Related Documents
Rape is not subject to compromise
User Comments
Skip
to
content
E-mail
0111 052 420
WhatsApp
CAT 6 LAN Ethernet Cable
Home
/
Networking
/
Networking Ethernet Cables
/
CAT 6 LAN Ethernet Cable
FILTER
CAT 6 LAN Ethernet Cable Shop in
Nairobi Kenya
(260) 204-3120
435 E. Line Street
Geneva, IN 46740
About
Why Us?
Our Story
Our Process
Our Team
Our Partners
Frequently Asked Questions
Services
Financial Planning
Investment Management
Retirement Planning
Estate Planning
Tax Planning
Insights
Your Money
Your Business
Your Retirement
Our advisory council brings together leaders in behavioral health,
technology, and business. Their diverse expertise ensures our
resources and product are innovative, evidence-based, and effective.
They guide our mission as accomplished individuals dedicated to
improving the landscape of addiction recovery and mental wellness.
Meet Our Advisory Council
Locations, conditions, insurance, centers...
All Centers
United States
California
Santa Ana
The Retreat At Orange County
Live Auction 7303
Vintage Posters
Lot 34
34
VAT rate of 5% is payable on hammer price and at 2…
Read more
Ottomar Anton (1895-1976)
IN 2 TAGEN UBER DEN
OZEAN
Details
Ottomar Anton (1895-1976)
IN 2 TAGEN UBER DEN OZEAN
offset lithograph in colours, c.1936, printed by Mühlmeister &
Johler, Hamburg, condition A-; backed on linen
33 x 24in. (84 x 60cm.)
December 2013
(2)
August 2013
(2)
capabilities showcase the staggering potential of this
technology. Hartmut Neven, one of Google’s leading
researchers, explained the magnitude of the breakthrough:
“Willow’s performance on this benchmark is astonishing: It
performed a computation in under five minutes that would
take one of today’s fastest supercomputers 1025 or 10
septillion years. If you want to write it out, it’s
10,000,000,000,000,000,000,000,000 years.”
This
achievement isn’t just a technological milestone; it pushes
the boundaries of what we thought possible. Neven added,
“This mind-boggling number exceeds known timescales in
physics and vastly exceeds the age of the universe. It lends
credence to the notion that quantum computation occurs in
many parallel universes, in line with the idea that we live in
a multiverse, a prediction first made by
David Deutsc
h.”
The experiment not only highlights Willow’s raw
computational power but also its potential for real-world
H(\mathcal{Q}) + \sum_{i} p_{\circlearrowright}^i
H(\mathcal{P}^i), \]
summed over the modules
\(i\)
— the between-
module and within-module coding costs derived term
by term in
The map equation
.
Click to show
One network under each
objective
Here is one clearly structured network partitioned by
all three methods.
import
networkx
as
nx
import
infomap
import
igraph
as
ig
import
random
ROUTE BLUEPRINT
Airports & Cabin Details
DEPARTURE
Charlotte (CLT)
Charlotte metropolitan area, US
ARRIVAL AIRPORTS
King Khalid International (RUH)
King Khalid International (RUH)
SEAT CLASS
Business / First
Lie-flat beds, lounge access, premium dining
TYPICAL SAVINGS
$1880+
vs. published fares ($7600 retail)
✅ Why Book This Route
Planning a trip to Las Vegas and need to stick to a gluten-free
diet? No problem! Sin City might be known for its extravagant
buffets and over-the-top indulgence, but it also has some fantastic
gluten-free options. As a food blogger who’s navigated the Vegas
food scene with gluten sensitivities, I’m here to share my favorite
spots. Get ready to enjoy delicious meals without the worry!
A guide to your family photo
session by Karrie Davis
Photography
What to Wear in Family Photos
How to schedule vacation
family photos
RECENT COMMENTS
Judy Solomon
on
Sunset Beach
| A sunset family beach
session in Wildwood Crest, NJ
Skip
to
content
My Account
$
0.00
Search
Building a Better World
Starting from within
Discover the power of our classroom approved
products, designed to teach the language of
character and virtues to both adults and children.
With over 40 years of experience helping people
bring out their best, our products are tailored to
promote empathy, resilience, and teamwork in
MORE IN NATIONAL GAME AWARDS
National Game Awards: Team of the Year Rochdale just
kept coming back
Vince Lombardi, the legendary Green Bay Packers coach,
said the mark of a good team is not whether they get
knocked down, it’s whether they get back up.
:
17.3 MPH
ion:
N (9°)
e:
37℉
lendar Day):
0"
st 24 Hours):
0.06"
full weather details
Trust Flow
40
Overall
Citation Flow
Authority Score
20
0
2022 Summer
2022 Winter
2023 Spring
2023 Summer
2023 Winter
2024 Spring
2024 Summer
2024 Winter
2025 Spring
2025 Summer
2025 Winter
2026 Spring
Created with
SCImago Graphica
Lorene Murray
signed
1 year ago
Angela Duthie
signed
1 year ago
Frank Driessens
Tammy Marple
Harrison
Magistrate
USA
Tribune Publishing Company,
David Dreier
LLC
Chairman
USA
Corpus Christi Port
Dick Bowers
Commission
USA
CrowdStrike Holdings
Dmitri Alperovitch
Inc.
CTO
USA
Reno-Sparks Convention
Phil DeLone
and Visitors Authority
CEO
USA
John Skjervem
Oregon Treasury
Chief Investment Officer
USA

> **ABOUT THIS EXERCISE**
A complete answer reproduces every line of the records in which the word "just" occurs.

> **TASK SOLUTION**
achievement isn’t just a technological milestone; it pushes
National Game Awards: Team of the Year Rochdale just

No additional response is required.